Data for this exercise.
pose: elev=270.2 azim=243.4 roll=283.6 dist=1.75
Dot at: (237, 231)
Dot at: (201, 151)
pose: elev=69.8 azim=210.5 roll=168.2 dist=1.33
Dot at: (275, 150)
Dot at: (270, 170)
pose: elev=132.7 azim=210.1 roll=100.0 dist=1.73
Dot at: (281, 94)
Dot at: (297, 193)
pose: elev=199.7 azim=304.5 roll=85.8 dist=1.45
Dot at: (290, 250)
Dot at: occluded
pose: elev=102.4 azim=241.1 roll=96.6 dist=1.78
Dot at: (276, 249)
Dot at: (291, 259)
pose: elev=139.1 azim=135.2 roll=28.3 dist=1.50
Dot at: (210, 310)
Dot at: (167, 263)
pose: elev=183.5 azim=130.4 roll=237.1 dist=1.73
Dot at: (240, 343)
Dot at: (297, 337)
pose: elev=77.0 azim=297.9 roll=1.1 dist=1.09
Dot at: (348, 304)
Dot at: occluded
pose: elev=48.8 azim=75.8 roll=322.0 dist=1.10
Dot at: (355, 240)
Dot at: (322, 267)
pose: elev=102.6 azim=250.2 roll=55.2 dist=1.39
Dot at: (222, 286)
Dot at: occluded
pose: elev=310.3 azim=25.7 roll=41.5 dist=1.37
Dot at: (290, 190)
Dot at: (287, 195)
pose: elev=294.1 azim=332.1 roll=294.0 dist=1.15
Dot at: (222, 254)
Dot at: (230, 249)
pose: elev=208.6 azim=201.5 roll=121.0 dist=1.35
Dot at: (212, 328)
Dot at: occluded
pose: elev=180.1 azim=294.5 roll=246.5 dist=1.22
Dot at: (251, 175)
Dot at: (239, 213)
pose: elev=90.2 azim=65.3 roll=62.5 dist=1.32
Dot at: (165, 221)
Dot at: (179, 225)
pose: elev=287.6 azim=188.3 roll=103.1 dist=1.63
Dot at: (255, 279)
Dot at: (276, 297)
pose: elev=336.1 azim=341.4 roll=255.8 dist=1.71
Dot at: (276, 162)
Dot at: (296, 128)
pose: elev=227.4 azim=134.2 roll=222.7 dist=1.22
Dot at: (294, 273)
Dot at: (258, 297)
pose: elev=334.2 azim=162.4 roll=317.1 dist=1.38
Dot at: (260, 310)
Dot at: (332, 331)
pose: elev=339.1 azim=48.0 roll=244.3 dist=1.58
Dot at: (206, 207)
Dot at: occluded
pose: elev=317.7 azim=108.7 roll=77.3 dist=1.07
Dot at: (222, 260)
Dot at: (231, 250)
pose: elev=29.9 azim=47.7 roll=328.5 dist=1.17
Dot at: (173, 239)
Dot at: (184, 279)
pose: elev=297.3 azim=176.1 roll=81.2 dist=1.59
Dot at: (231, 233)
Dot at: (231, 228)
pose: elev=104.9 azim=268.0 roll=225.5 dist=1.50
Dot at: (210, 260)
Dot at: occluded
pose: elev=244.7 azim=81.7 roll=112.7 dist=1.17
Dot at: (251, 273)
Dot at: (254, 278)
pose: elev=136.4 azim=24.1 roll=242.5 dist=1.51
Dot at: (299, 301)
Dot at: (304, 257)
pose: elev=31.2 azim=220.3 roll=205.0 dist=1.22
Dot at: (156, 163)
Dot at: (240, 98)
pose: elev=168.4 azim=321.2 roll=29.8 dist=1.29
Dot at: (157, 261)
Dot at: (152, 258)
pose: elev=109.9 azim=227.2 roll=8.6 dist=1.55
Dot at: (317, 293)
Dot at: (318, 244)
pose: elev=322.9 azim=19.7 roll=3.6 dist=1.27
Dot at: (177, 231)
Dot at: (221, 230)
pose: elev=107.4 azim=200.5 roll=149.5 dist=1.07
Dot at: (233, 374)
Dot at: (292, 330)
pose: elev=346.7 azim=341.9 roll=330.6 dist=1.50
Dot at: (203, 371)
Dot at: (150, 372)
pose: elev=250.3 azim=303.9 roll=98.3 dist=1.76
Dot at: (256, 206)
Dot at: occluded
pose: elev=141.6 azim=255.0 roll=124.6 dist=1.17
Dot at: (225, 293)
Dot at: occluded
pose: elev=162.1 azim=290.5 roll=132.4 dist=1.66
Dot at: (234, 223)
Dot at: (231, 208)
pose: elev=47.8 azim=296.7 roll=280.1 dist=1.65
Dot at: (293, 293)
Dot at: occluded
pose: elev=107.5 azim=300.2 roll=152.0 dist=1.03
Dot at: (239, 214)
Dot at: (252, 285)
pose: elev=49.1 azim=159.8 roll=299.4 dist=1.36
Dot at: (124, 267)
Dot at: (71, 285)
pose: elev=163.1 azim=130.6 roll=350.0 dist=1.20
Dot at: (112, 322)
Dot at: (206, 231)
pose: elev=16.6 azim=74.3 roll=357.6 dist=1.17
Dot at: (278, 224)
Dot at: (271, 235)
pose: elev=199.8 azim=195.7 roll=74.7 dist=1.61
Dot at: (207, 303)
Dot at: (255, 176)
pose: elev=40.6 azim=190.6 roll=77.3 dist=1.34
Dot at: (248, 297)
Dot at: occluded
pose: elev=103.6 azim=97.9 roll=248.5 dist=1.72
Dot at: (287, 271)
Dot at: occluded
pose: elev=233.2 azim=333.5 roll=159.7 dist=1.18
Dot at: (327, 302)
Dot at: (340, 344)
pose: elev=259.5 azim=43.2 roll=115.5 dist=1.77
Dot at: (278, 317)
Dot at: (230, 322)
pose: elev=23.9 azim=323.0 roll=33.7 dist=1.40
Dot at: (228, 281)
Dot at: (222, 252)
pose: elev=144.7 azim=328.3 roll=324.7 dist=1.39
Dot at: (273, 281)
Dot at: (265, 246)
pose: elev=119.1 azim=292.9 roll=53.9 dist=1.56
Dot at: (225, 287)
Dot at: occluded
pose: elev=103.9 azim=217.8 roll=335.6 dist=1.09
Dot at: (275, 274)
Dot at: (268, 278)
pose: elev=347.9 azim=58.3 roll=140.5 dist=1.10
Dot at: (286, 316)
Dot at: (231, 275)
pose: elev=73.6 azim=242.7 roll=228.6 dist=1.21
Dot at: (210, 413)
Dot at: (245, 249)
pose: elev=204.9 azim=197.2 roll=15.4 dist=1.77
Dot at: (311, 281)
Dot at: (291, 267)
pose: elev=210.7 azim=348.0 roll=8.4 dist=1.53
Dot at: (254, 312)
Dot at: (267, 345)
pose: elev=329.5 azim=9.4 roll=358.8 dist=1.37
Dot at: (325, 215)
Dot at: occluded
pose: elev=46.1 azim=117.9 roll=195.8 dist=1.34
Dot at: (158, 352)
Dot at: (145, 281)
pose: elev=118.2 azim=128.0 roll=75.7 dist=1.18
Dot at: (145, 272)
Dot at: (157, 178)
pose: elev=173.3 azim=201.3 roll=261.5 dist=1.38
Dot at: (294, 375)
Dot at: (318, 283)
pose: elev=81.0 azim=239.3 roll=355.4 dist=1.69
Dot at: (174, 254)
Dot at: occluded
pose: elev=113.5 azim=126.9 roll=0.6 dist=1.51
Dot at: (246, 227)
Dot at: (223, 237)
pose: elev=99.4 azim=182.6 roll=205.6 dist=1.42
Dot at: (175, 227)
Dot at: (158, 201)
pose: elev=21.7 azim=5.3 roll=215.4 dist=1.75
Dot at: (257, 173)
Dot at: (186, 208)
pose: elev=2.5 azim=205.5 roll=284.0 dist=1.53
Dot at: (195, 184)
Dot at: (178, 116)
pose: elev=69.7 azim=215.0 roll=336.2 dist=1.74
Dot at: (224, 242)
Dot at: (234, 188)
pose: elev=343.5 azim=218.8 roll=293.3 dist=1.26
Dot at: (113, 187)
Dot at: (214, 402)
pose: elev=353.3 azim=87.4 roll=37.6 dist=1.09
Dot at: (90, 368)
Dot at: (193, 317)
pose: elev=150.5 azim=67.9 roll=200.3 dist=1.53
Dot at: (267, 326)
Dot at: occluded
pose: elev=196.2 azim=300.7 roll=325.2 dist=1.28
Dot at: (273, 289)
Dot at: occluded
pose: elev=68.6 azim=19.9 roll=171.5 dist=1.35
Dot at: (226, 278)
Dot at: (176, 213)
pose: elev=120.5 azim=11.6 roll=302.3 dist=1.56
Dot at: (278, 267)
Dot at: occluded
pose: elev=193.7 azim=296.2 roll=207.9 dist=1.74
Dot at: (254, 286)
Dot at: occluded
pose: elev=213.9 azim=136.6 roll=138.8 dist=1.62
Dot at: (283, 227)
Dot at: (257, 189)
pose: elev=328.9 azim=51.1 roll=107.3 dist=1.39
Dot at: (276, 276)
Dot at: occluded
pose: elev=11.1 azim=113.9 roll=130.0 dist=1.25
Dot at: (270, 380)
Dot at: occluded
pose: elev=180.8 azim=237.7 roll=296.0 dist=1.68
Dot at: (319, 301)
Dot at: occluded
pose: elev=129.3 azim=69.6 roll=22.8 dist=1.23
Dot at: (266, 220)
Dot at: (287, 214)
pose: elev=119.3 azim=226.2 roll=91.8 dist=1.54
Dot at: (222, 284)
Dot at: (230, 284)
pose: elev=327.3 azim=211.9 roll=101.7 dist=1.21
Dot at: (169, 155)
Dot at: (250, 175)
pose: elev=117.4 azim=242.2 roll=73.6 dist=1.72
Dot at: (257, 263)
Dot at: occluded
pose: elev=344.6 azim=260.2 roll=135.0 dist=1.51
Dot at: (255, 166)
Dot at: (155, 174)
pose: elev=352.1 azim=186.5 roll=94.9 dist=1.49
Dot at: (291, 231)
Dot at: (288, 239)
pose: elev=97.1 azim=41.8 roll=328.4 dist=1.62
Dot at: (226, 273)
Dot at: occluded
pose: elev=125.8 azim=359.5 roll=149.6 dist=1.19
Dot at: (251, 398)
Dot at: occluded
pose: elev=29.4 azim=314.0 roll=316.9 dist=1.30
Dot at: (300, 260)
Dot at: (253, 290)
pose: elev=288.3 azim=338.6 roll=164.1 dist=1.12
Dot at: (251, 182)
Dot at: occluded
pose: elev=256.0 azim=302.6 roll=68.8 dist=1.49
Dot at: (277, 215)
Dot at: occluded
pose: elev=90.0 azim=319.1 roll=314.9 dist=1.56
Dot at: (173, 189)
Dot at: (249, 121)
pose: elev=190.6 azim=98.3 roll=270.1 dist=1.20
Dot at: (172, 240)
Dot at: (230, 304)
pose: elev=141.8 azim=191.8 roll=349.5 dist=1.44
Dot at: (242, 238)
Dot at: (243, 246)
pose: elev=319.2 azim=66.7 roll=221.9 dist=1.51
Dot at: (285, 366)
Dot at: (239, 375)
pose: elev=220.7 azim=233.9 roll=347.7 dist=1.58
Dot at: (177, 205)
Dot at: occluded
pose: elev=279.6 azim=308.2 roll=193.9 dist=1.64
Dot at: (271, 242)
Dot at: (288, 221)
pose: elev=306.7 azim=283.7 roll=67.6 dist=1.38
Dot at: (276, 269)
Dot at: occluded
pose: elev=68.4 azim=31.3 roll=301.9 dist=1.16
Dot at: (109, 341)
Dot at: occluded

What is asked. Copy the material above word for word, starting at its first line and ending at the line that contains "Dot at: (304, 257)", with both of those lines included.

Final answer.
pose: elev=270.2 azim=243.4 roll=283.6 dist=1.75
Dot at: (237, 231)
Dot at: (201, 151)
pose: elev=69.8 azim=210.5 roll=168.2 dist=1.33
Dot at: (275, 150)
Dot at: (270, 170)
pose: elev=132.7 azim=210.1 roll=100.0 dist=1.73
Dot at: (281, 94)
Dot at: (297, 193)
pose: elev=199.7 azim=304.5 roll=85.8 dist=1.45
Dot at: (290, 250)
Dot at: occluded
pose: elev=102.4 azim=241.1 roll=96.6 dist=1.78
Dot at: (276, 249)
Dot at: (291, 259)
pose: elev=139.1 azim=135.2 roll=28.3 dist=1.50
Dot at: (210, 310)
Dot at: (167, 263)
pose: elev=183.5 azim=130.4 roll=237.1 dist=1.73
Dot at: (240, 343)
Dot at: (297, 337)
pose: elev=77.0 azim=297.9 roll=1.1 dist=1.09
Dot at: (348, 304)
Dot at: occluded
pose: elev=48.8 azim=75.8 roll=322.0 dist=1.10
Dot at: (355, 240)
Dot at: (322, 267)
pose: elev=102.6 azim=250.2 roll=55.2 dist=1.39
Dot at: (222, 286)
Dot at: occluded
pose: elev=310.3 azim=25.7 roll=41.5 dist=1.37
Dot at: (290, 190)
Dot at: (287, 195)
pose: elev=294.1 azim=332.1 roll=294.0 dist=1.15
Dot at: (222, 254)
Dot at: (230, 249)
pose: elev=208.6 azim=201.5 roll=121.0 dist=1.35
Dot at: (212, 328)
Dot at: occluded
pose: elev=180.1 azim=294.5 roll=246.5 dist=1.22
Dot at: (251, 175)
Dot at: (239, 213)
pose: elev=90.2 azim=65.3 roll=62.5 dist=1.32
Dot at: (165, 221)
Dot at: (179, 225)
pose: elev=287.6 azim=188.3 roll=103.1 dist=1.63
Dot at: (255, 279)
Dot at: (276, 297)
pose: elev=336.1 azim=341.4 roll=255.8 dist=1.71
Dot at: (276, 162)
Dot at: (296, 128)
pose: elev=227.4 azim=134.2 roll=222.7 dist=1.22
Dot at: (294, 273)
Dot at: (258, 297)
pose: elev=334.2 azim=162.4 roll=317.1 dist=1.38
Dot at: (260, 310)
Dot at: (332, 331)
pose: elev=339.1 azim=48.0 roll=244.3 dist=1.58
Dot at: (206, 207)
Dot at: occluded
pose: elev=317.7 azim=108.7 roll=77.3 dist=1.07
Dot at: (222, 260)
Dot at: (231, 250)
pose: elev=29.9 azim=47.7 roll=328.5 dist=1.17
Dot at: (173, 239)
Dot at: (184, 279)
pose: elev=297.3 azim=176.1 roll=81.2 dist=1.59
Dot at: (231, 233)
Dot at: (231, 228)
pose: elev=104.9 azim=268.0 roll=225.5 dist=1.50
Dot at: (210, 260)
Dot at: occluded
pose: elev=244.7 azim=81.7 roll=112.7 dist=1.17
Dot at: (251, 273)
Dot at: (254, 278)
pose: elev=136.4 azim=24.1 roll=242.5 dist=1.51
Dot at: (299, 301)
Dot at: (304, 257)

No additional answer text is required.